Our thoughts are the afterglow of the Big Bang, the fireworks of stellar explosions. We are part of something huge. How can it ever seem so mundane!?

And yet, we are conscious, whatever that may mean. We have a choice to use our minds and understand truth or forfeit our minds and embrace falsehood. Inquiry into the true nature of reality is the only way to achieve progress. Scientific truth. Objective truth. Philosophical truth. Above all else, honesty is the prime directive. The honesty to admit ignorance and be curious. To ask WHY?

Embracing falsehood is our choice and there is nothing to prevent us from making that choice. We can choose religion and relive a Dark Age in willful ignorance. We can choose Statism and strangle the best among us with the seductive nature of power and the whims of the tyrants who wield it.

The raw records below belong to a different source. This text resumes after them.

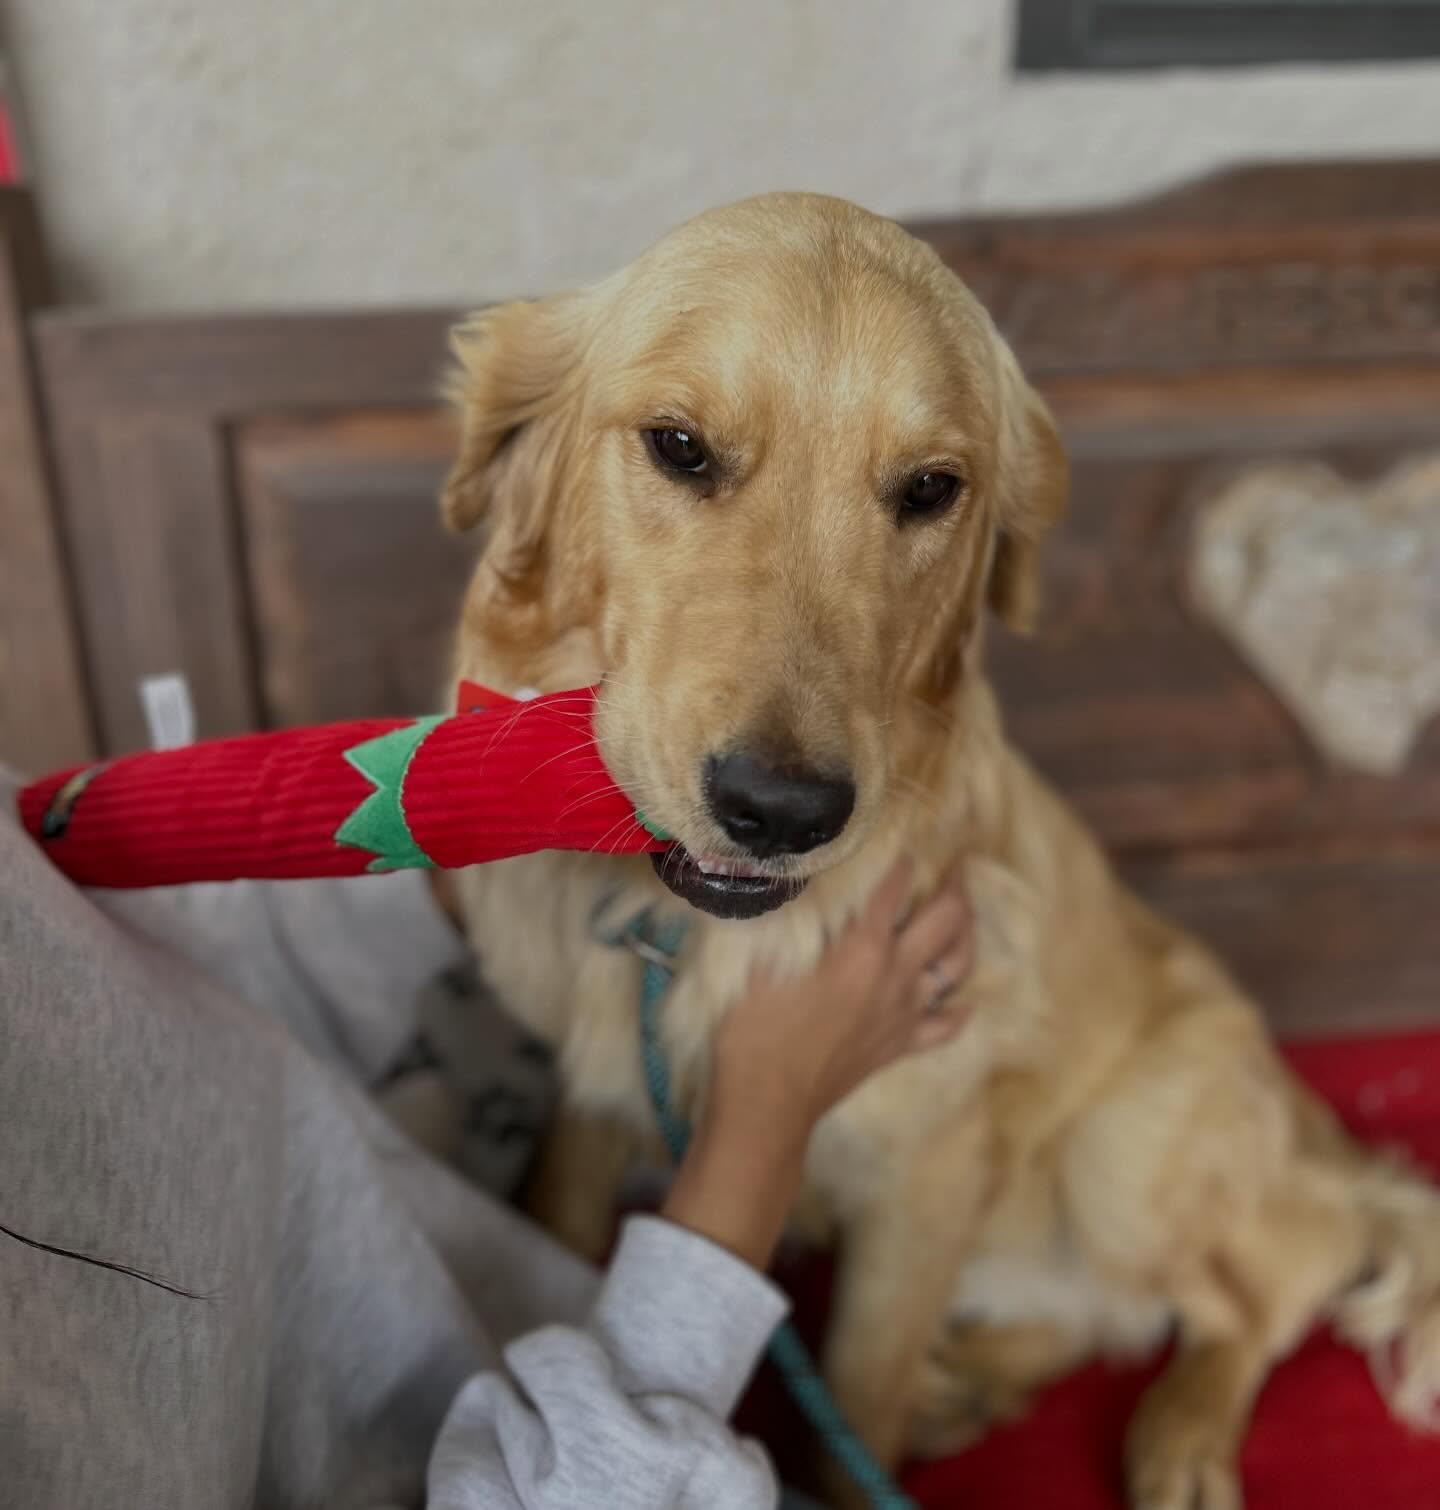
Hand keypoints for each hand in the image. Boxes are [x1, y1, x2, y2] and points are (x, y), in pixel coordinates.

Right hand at [662, 859, 972, 1269]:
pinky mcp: (900, 1046)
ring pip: (956, 967)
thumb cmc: (753, 1028)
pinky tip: (965, 999)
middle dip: (955, 889)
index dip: (902, 861)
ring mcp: (903, 1013)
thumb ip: (786, 917)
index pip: (893, 889)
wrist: (767, 1102)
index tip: (909, 841)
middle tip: (958, 867)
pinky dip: (960, 1009)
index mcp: (860, 948)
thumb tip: (792, 880)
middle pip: (944, 921)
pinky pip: (945, 1026)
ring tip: (966, 915)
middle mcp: (893, 975)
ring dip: (967, 936)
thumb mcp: (762, 959)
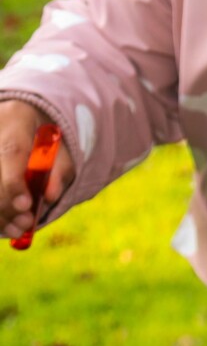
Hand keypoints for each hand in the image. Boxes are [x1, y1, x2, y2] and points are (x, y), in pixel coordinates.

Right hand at [1, 100, 73, 241]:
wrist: (27, 122)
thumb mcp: (62, 148)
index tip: (26, 206)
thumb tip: (50, 196)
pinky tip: (5, 225)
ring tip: (17, 228)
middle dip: (6, 203)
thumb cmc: (47, 137)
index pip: (12, 151)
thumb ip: (60, 170)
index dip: (14, 182)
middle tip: (25, 223)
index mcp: (16, 117)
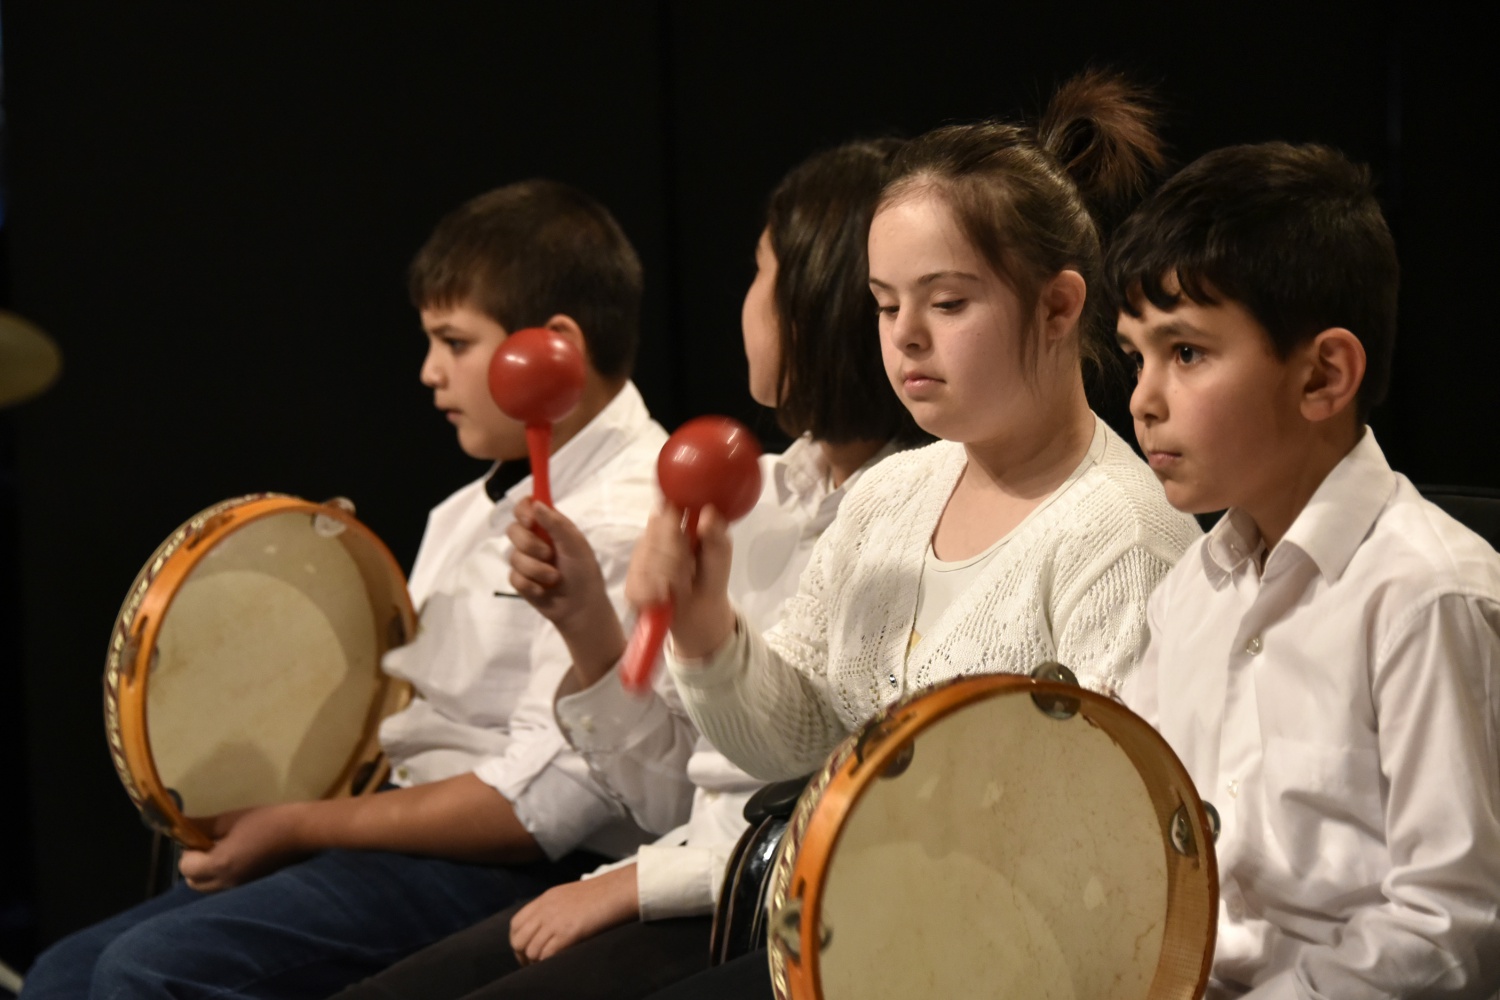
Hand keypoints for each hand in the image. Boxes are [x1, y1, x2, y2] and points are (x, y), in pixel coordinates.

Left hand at [177, 802, 310, 891]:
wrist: (302, 833)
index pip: (186, 867)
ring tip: (227, 853)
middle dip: (195, 866)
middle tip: (210, 846)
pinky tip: (241, 860)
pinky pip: (225, 888)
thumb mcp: (232, 819)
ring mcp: (239, 889)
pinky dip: (224, 877)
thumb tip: (181, 825)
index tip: (202, 838)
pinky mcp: (251, 889)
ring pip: (209, 888)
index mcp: (220, 864)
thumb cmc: (267, 821)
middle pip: (193, 883)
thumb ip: (203, 825)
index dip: (189, 851)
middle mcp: (226, 883)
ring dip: (209, 873)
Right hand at [507, 498, 626, 684]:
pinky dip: (530, 584)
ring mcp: (525, 560)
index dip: (523, 510)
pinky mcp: (520, 580)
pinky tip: (543, 590)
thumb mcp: (575, 545)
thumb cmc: (584, 573)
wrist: (581, 608)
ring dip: (535, 569)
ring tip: (554, 578)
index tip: (530, 521)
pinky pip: (514, 576)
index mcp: (550, 527)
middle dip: (529, 544)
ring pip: (513, 555)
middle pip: (513, 529)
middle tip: (549, 555)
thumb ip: (556, 523)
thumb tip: (535, 504)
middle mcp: (535, 540)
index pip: (526, 507)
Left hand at [509, 864, 639, 964]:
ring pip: (531, 951)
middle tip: (534, 966)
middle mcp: (545, 910)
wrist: (618, 890)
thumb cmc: (602, 895)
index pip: (516, 924)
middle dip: (523, 957)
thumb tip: (547, 930)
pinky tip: (557, 963)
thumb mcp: (570, 896)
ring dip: (537, 962)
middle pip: (519, 940)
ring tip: (548, 966)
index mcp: (545, 899)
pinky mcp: (567, 932)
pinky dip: (548, 963)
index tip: (526, 953)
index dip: (518, 942)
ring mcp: (555, 921)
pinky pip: (546, 954)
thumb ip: (554, 909)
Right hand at [624, 504, 734, 659]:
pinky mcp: (631, 582)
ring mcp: (639, 558)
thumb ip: (716, 533)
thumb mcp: (720, 553)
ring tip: (683, 586)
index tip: (687, 541)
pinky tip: (666, 597)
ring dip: (669, 579)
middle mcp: (652, 536)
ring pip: (645, 562)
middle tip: (690, 571)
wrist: (702, 609)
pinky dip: (654, 593)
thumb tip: (708, 512)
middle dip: (676, 560)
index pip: (663, 510)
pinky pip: (636, 584)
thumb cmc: (711, 574)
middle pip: (654, 538)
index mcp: (674, 521)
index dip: (672, 527)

We can lie to our children and perpetuate these barbaric institutions. We can utter that terrible phrase that will always be on the lips of every frightened and feeble mind: because.

I hope the best among us continue to choose wisely. History shows that there is always a battle to snuff the light of truth. The good guys are too few but the bad guys are fewer. It is the great majority of men who, wishing to be good people, forever enslave us with their misguided attempts at virtue. It is those who commit evil and think it good.

Our thoughts are fireworks, damn it! Let's not let them fizzle out by watering them down with lies. Let's give the Universe/ourselves a grand finale worthy of our heritage! Philosophy makes our lives brighter than a Billion Billion suns! If we love virtue, we will radiate the light of truth. I think you know what I mean.